Installing the Crash CLI

Login or sign up for free CrateDB Academy: CrateDB Fundamentals

Hello, in this video we'll look at Crash, a command line interface for CrateDB. We'll start by downloading a copy of Crash. Then we'll use it to connect both to a CrateDB cluster in the cloud and one running locally using Docker.

Jumping straight in, we'll start here at the CrateDB website and you're going to want to click 'documentation'. And then down here on the left, there's a Crash CLI section. Inside here, there's various information about what Crash is and how to use it. We're going to want the installation link.

There are two methods for installing Crash. We can either use Python's pip package manager, which is the method that I'm going to use, or you can download it using a curl command and then change the permissions on that and just run it as an executable. But let's go with the Python method and I'll just click copy here, swap to the terminal, and we'll paste a command there and off it goes and installs. Now that installed quite quickly because I have some of these dependencies cached from beforehand. Yours might take a moment while it downloads some of them from the Internet.

So now we've installed Crash, let's connect to our cloud cluster. What we need to do is go over here to the Cloud Console. So this is from when you set up the cluster earlier, and here in the overview, you'll see down the bottom here there's a section connecting to your cluster. Click 'CLI' and what you'll see is the command that we need to invoke Crash and pass it the host names of the hosts, the port of the cluster, and the username that we want to connect. As we have a single node cluster here, so there's only one host name. I'm going to click copy here and then go back to the terminal and paste that command in. I now need to enter the password for the admin user. And with that done, we're connected to our cluster in the cloud.

At the 'CR' prompt here we can type SQL statements. Let's do a simple SELECT ID, hostname from sys.nodes. This is a table that exists already. When we do that, you'll see we have a single entry. There's just one node in our cluster. If we want to look down at the bottom there you'll see the username that I'm connected as 'admin'. The default schema that Crash will use if we don't put a schema name in front of a table name. So that's doc, the cluster that I'm connected to, my course cluster, and the host names that form part of that are sort of over there to the right. If we want to quit Crash, we can do Control+D and return to the terminal prompt. So that covers the cloud cluster.

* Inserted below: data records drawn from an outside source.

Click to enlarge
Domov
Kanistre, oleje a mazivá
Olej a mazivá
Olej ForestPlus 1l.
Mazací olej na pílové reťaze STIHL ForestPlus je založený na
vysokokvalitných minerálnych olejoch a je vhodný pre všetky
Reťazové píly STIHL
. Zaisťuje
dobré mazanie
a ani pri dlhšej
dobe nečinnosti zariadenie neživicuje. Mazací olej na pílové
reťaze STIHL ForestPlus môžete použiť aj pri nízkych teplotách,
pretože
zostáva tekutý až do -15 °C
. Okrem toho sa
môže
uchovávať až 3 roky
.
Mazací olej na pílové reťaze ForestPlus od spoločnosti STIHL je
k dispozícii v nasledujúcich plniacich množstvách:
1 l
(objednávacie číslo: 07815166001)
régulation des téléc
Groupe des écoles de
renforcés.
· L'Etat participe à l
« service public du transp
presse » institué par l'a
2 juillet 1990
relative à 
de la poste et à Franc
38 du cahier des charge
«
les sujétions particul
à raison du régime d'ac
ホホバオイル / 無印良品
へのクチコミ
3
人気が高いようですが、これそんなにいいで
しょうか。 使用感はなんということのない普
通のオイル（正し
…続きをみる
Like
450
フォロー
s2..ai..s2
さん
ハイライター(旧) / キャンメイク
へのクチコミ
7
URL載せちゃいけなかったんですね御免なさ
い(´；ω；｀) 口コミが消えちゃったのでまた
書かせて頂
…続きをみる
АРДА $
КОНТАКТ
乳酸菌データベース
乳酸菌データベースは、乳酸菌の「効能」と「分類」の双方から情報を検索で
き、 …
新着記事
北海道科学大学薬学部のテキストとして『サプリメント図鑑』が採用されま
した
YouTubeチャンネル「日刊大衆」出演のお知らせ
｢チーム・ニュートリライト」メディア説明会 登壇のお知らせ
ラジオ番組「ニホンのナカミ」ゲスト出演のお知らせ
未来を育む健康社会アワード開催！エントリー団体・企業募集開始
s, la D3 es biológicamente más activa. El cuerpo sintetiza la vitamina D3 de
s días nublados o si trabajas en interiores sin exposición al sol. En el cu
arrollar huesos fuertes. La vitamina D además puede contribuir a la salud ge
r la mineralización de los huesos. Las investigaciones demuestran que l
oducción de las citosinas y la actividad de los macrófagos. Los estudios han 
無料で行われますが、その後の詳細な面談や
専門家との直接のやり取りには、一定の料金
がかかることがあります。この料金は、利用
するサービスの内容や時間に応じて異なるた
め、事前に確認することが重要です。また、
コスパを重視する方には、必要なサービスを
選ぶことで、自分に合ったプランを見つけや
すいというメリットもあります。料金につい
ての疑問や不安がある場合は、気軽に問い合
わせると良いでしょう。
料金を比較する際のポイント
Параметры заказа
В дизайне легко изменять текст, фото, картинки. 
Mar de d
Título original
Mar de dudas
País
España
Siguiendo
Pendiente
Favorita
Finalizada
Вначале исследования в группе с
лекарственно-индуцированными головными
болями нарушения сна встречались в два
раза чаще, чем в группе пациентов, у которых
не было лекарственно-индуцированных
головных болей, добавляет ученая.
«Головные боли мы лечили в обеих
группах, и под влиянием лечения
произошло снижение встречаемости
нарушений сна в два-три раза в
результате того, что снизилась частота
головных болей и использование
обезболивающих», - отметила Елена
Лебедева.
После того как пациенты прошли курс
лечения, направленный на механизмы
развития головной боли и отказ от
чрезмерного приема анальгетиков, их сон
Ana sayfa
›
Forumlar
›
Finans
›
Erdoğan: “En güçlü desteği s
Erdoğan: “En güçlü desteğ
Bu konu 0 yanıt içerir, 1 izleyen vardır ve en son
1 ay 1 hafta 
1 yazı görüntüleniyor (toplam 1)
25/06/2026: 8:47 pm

What we want to do next is connect to a cluster running locally with Docker in case you chose that option. So again, I'll just clear the terminal here. And when we run the cluster on Docker, it runs locally on our machine and it's in a container managed by Docker and it exposes port 4200. So we can just use the default settings in Crash to just type crash and it will connect to that local cluster. So as you saw before, we're now connected, we can type the same SQL statement, SELECT ID, hostname from sys.nodes and you'll see that again we get a single result which is our one node in the cluster. And again down the bottom there we are connected as a user called 'crate'. This time that user doesn't need a password in the Docker environment. And again, our default schema is 'doc' and we have a single host in the cluster, similarly to before. Control+D exits. So that's everything that we need to know about Crash for the moment. So take a moment, download a copy of Crash and get connected to your cluster.